Despite being a major focus in employee recruitment, the female share of transportation warehouse workers appears to have peaked. Women rapidly rose from about 11% to 27% of the transportation warehouse workforce between 1972 and 2001, but they've not made a lot of inroad since. That's according to ZipRecruiter's report.
We hear so many companies talking about the huge pushes they're making to recruit female truck drivers. And we've seen the testimonials. We've seen the women talking about their experiences, how the industry is becoming more female friendly and whatnot, and yet it seems like there's a ceiling that the industry can't really get past 28 or so percent women.

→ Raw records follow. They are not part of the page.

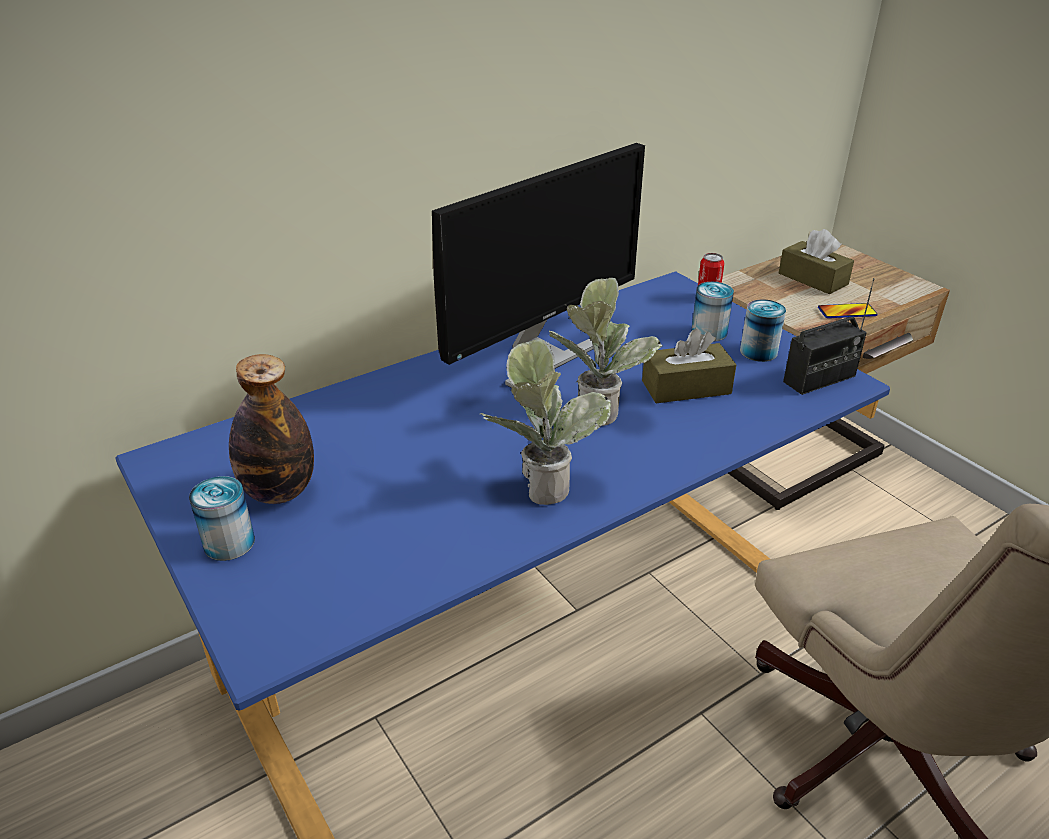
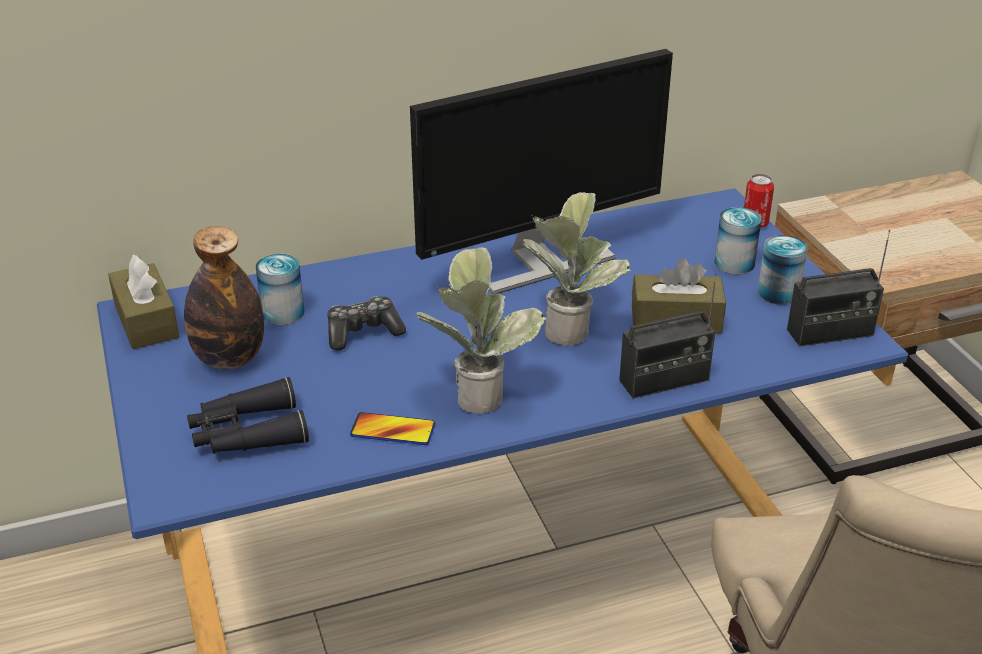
camera: 15 degrees right, 0 degrees up
can [189,476,255,561] -> can moved to [256,254,304,325]
brown tissue box [779,229,854,294] -> brown tissue box moved to [108,255,179,349]
phone [818,303,878,318] -> phone moved to [350,412,435,445]
none -> black binoculars [187,377,309,454]
none -> game controller [327,296,406,351]
none -> radio [619,272,717,399]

And the change is highly, highly procyclical. So, when the industry becomes more attractive, more women come in. And when it cools down a bit, they leave again. So, we will see. If there's another long economic expansion, we could see that number get to new heights.
If you've been following any of CCJs economic coverage dating back to last year, you've probably noticed a theme when it comes to 2024 forecasts, more of the same. Julia says the transportation and warehouse job market is no different.
I think we're looking at a continued, gradual, fairly orderly downtick until financial conditions that have improved in the economy overall and monetary policy becomes less restrictive. I think it really is the key to turning things around. I think current level of rates is holding back a lot of investment and reducing demand for transportation. Industries have been remarkably resilient despite how high interest rates have been. I mean, construction actually added jobs in 2023. The economy still has enough tailwinds. The US consumer is still strong enough that it's largely offsetting the effect of restrictive interest rates, and that companies are in a terrific position to invest and grow again, once financial conditions improve. I think many companies are planning to expand or expecting that the things will improve and that they'll be able to expand in the back half of the year. That's what we hear from a lot of employers.